In order to assist the cleaner head 22 to move vertically upwards when an obstacle is encountered, forwardly projecting ramps 36 are provided at the front edge of the cleaner head 22. In the event that an obstacle is encountered, the obstacle will initially abut against the ramps 36 and the inclination of the ramps will then lift the cleaner head 22 over the obstacle in question so as to avoid the cleaner 10 from becoming lodged against the obstacle. The cleaner head 22 is shown in a lowered position in FIG. 6 and in a raised position in FIG. 4. The castor wheel 16 also includes a ramped portion 17 which provides additional assistance when the cleaner 10 encounters an obstacle and is required to climb over it. In this way, the castor wheel 16 will not become lodged against the obstacle after the cleaner head 22 has climbed over it.
As can be seen from FIGS. 2 and 5, the cleaner head 22 is asymmetrically mounted on the chassis 12 so that one side of the cleaner head 22 protrudes beyond the general circumference of the chassis 12. This allows the cleaner 10 to clean up to the edge of a room on the side of the cleaner 10 on which the cleaner head 22 protrudes.

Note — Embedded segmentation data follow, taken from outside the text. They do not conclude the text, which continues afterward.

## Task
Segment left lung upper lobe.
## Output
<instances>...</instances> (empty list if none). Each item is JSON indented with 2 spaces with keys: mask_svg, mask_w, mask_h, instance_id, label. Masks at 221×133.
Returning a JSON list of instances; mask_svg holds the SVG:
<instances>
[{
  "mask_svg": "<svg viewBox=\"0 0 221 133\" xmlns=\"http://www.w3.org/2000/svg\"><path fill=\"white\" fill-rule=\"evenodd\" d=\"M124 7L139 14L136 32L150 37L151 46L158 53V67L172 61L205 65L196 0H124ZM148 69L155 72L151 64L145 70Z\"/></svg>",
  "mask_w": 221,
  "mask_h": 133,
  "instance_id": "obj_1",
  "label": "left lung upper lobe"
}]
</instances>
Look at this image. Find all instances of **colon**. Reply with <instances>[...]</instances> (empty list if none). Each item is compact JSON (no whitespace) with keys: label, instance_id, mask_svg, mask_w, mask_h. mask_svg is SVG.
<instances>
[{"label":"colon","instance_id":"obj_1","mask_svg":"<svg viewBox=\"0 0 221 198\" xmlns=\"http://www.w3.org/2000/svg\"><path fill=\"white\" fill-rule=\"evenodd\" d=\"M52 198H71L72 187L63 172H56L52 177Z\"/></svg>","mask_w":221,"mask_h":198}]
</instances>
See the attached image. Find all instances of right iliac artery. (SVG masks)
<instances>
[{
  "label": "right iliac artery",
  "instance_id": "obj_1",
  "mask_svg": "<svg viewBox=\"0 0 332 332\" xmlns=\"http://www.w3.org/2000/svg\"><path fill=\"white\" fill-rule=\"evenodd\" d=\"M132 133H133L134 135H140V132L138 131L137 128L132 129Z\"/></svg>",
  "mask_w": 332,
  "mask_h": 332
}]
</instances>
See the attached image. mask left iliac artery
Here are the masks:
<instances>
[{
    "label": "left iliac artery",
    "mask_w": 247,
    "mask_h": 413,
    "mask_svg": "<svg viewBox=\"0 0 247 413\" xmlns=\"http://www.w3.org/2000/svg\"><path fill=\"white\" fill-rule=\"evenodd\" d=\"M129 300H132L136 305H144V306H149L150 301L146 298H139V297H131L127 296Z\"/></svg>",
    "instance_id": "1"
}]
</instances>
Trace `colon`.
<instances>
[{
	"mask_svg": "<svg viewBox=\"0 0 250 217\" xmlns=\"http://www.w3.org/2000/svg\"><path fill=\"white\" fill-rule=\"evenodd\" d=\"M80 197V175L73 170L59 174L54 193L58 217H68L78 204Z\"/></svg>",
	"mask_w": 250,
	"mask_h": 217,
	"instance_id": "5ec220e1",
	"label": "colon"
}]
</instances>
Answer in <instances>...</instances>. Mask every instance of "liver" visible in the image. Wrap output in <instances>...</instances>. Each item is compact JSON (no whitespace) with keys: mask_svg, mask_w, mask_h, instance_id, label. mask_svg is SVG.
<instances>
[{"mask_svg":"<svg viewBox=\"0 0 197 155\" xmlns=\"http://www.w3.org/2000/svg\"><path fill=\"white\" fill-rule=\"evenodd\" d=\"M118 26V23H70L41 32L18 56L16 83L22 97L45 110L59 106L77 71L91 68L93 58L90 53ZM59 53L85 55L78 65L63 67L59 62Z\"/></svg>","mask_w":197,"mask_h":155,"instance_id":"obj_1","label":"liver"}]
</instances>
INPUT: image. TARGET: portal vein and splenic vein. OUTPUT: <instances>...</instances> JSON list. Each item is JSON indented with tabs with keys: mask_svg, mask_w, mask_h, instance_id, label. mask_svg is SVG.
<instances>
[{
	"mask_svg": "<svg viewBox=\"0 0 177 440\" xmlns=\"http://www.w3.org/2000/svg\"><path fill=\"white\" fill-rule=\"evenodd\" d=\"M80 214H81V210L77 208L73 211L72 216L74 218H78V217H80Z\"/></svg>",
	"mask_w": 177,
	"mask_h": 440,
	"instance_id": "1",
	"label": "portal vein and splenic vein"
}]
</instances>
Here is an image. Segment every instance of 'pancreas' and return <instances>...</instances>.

The chassis 12 carries a plurality of sensors 40 which are designed and arranged to detect obstacles in the path of the cleaner 10 and its proximity to, for example, a wall or other boundary such as a piece of furniture. The sensors 40 comprise several ultra-sonic sensors and several infra-red sensors. The array illustrated in FIGS. 1 and 4 is not intended to be limitative and the arrangement of the sensors does not form part of the present invention. Suffice it to say that the vacuum cleaner 10 carries sufficient sensors and detectors 40 to enable the cleaner 10 to guide itself or to be guided around a predefined area so that the said area can be cleaned. Control software, comprising navigation controls and steering devices, is housed within a housing 42 located beneath a control panel 44 or elsewhere within the cleaner. Battery packs 46 are mounted on the chassis 12 inwardly of the driven wheels 14 to provide power to the motors for driving the wheels 14 and to the control software. The battery packs 46 are removable to allow them to be transferred to a battery charger (not shown).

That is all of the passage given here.